Shareholders sue Apple, alleging violations of the Securities Exchange Act
Apple shareholders Martin Vogel and Kenneth Mahoney have accused the Apple company, its CEO Steve Jobs, the former head of finance Fred Anderson, and other managers, of violating the Securities Exchange Act. They are hoping to recoup a loss in the value of their shares that they ascribe to the revelation of backdated share options, and have lodged a class action with the San Jose office of the California Northern District Court.
They claim that, shortly after the revelation of irregularities, the Apple share price fell by 14 per cent, wiping out more than $7 billion of shareholders' assets. In November 2007, the San Jose court had already dismissed two actions founded on the backdated share options. One of these cases was ruled to be barred by lapse of time, while in the other the judge found that only a "perceptible fall in the share price" could damage the shareholders, but that had not been the case here.

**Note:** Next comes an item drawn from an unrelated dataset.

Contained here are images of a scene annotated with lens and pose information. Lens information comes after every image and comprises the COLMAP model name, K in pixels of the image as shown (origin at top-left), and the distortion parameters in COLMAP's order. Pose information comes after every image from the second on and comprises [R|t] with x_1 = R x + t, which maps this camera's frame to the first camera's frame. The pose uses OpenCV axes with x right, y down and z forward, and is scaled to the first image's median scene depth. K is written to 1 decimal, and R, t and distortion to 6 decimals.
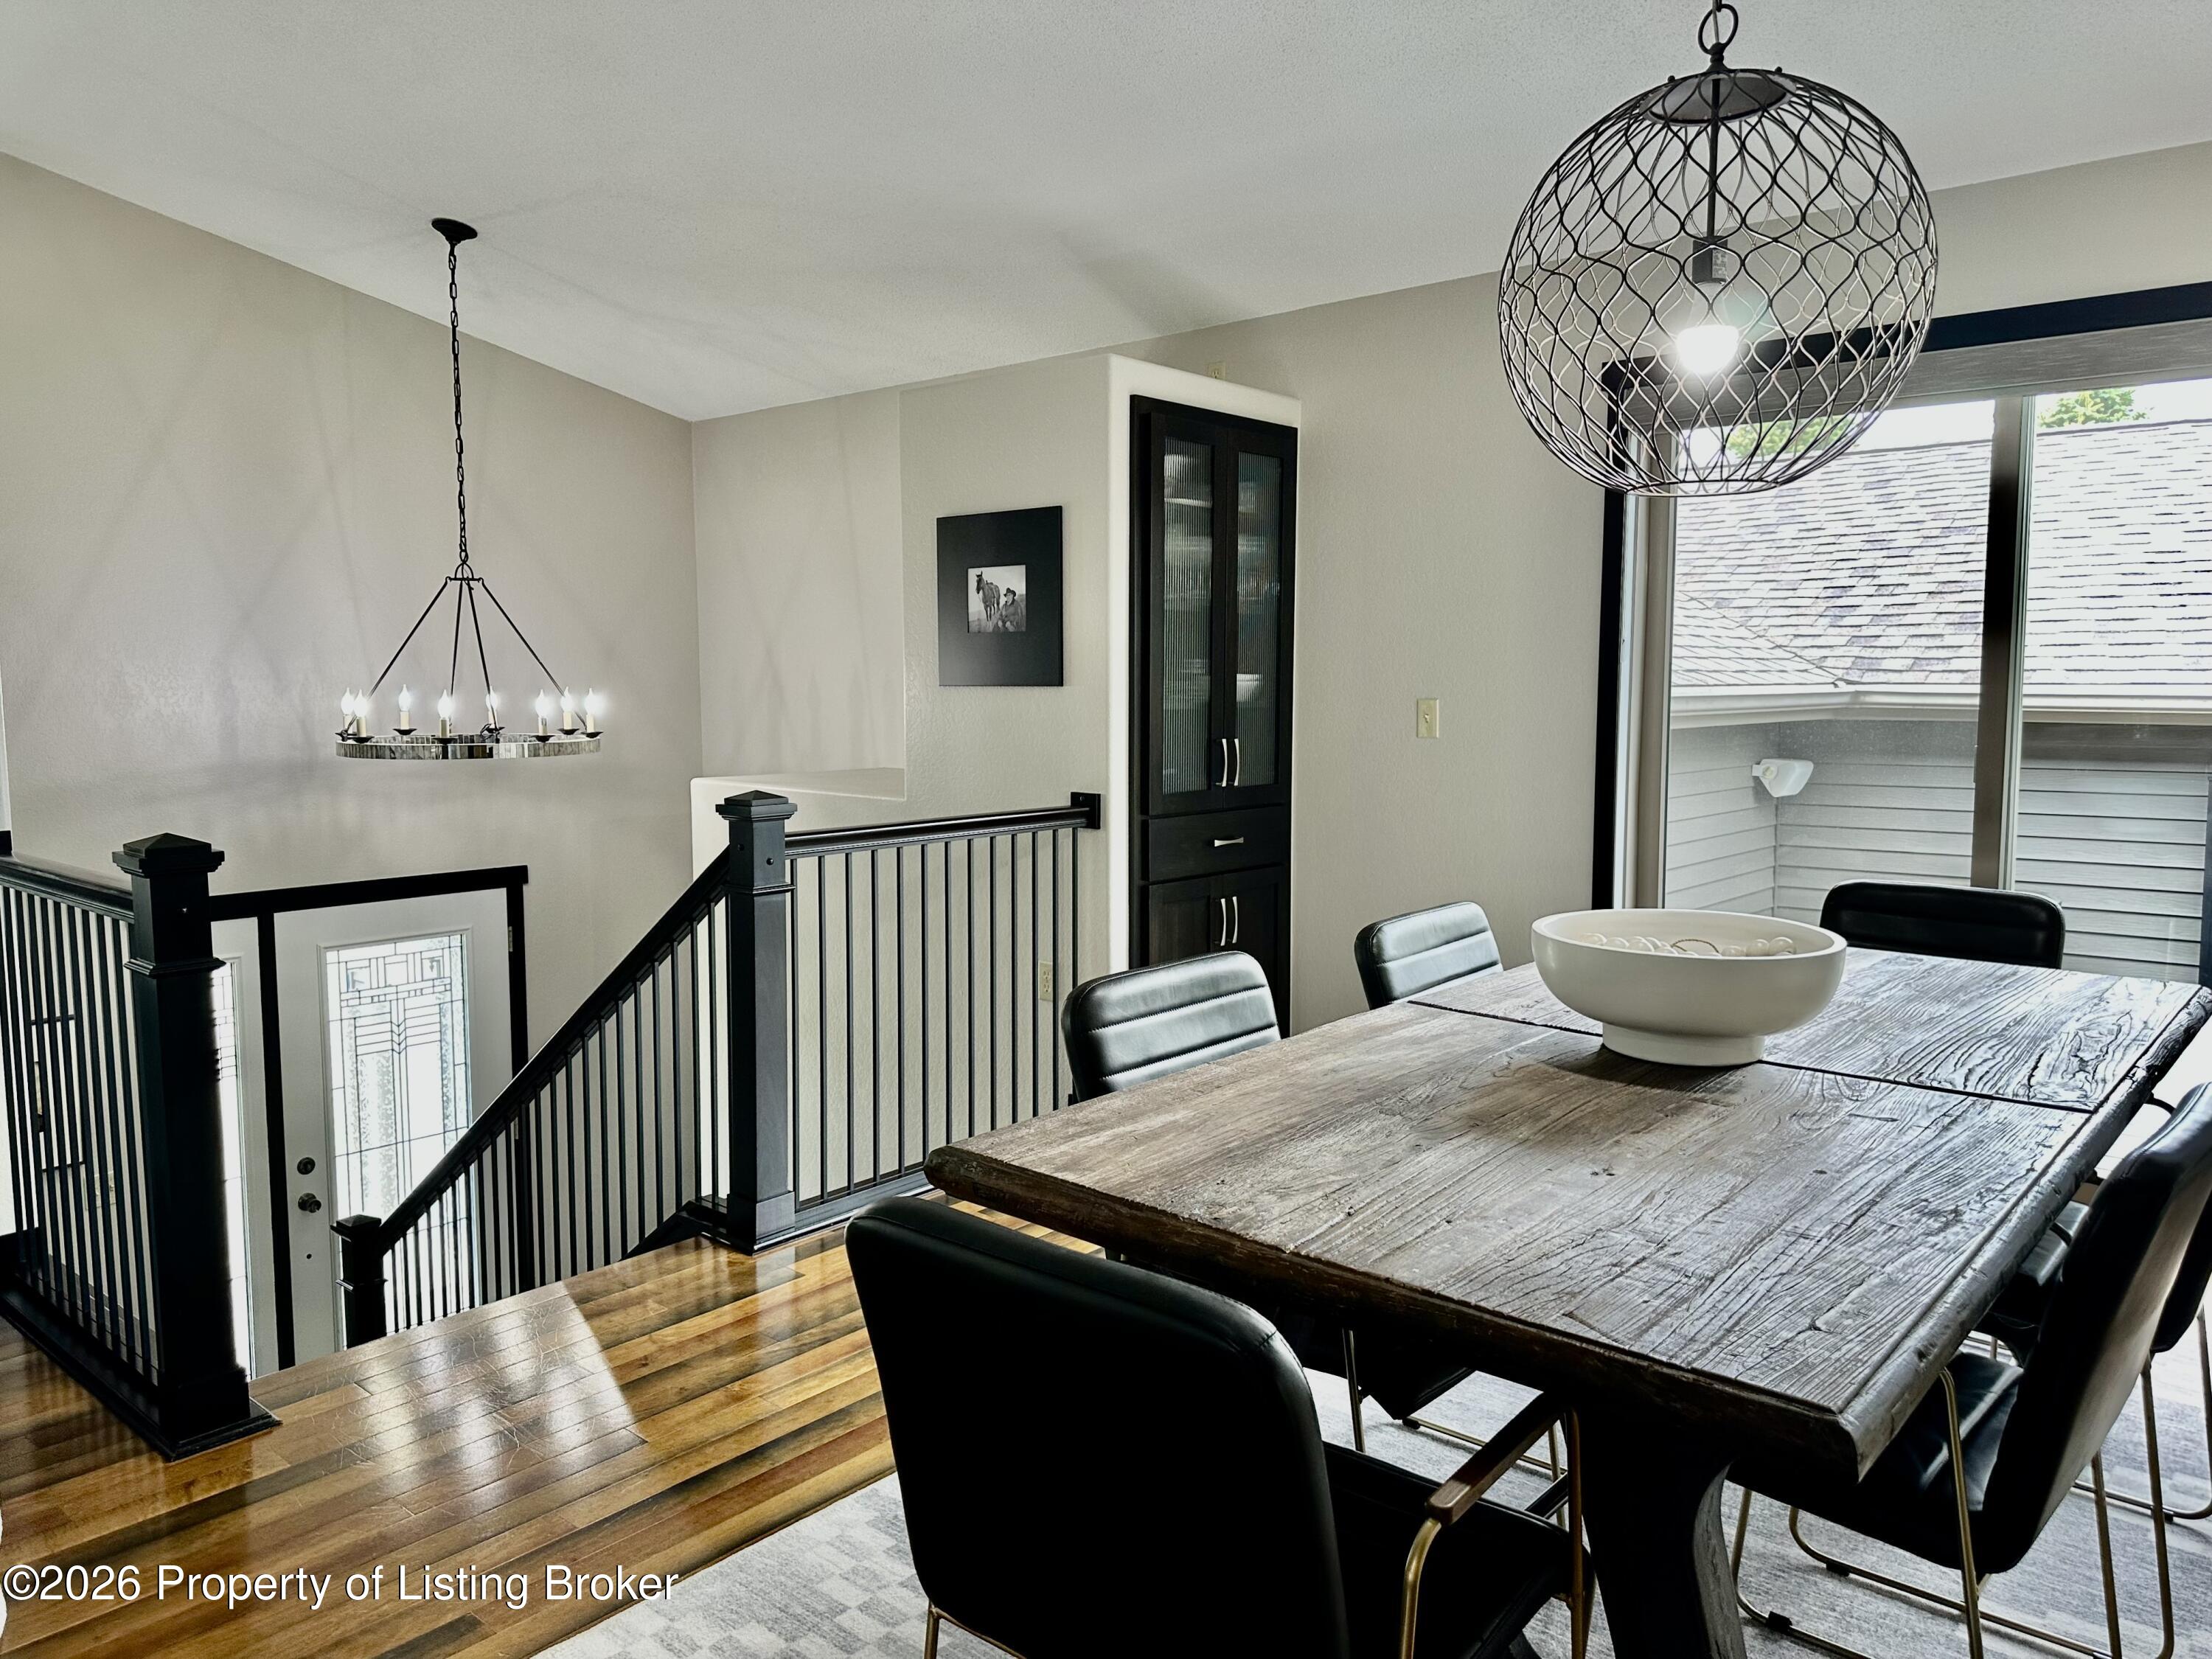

Apple had admitted in June 2006 that there had been irregularities in the share options provided to senior staff members. A subsequent investigation confirmed the suspicion that, between 1997 and 2002, these share options had been backdated by Apple. On fifteen occasions, options were backdated to a date on which a more favourable share price yielded higher profits. Observers do not expect further details of the case to be revealed in the course of this new suit.